DIRECTIONS FOR THIS TASK |
Collect every line in the rows below that contains the word "read", and copy each of those lines in full.

AVAILABLE RECORDS |
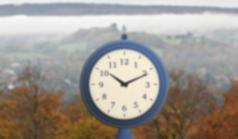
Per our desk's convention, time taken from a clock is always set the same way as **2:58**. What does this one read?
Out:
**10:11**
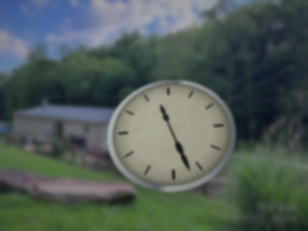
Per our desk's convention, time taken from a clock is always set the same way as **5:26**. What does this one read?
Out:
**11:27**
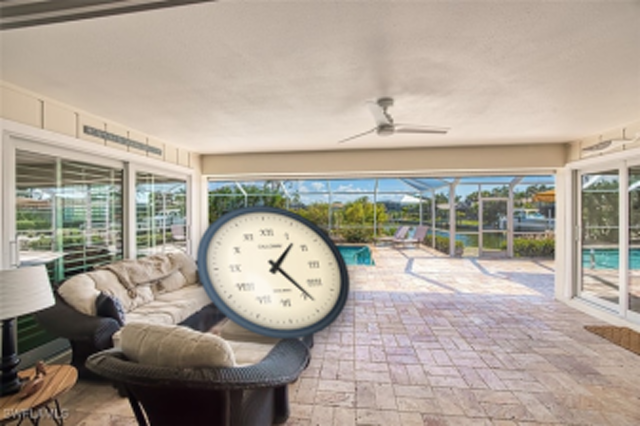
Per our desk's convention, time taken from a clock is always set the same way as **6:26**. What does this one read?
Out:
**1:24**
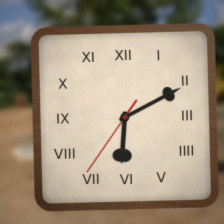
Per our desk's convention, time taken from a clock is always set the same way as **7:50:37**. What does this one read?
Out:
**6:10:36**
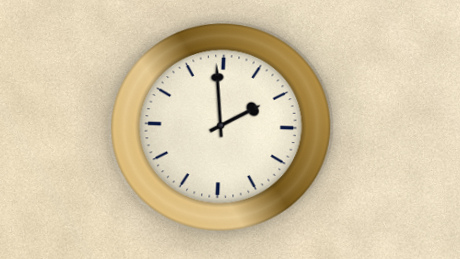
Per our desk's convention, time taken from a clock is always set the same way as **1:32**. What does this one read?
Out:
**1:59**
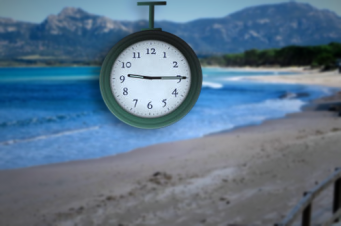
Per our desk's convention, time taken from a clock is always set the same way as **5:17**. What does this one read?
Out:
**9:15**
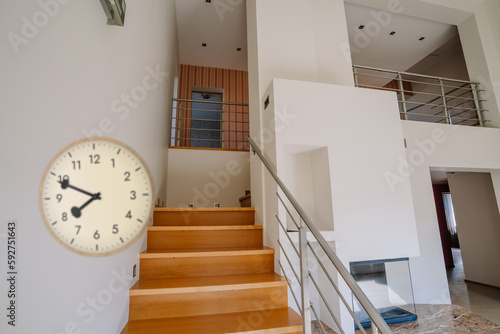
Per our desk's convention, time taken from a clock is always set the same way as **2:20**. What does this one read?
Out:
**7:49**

---

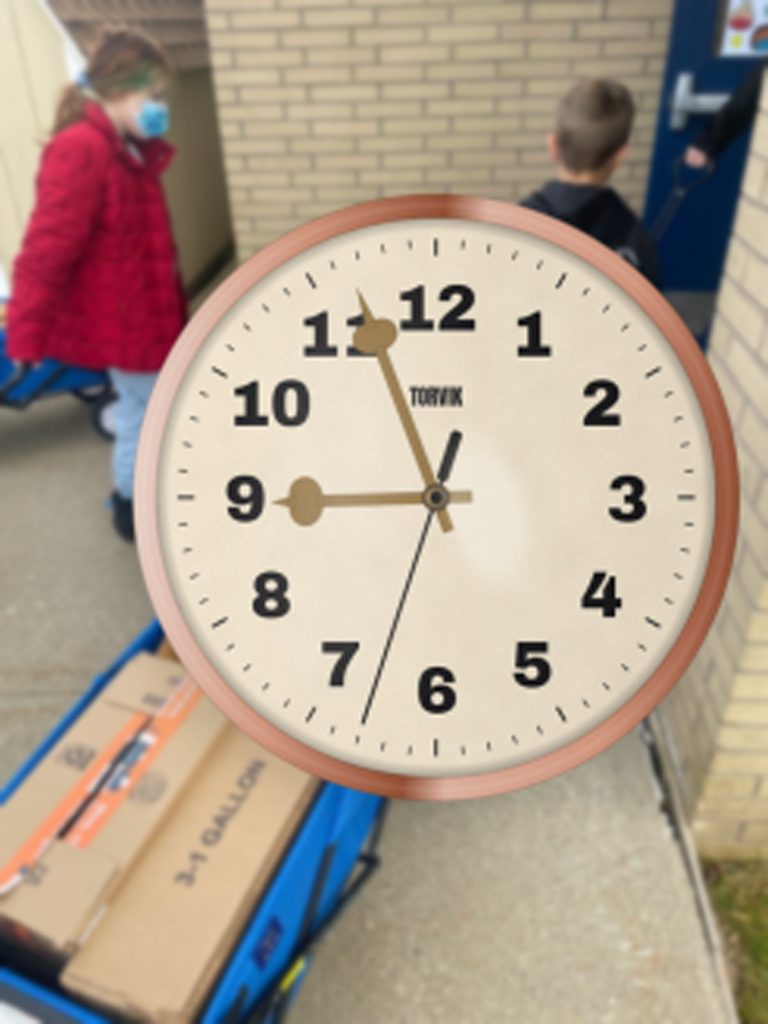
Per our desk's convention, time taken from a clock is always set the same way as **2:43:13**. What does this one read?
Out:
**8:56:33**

THE ANSWER |
Per our desk's convention, time taken from a clock is always set the same way as **2:58**. What does this one read?
Per our desk's convention, time taken from a clock is always set the same way as **5:26**. What does this one read?
Per our desk's convention, time taken from a clock is always set the same way as **6:26**. What does this one read?
Per our desk's convention, time taken from a clock is always set the same way as **7:50:37**. What does this one read?
Per our desk's convention, time taken from a clock is always set the same way as **1:32**. What does this one read?
Per our desk's convention, time taken from a clock is always set the same way as **5:17**. What does this one read?
Per our desk's convention, time taken from a clock is always set the same way as **2:20**. What does this one read?
Per our desk's convention, time taken from a clock is always set the same way as **2:43:13**. What does this one read?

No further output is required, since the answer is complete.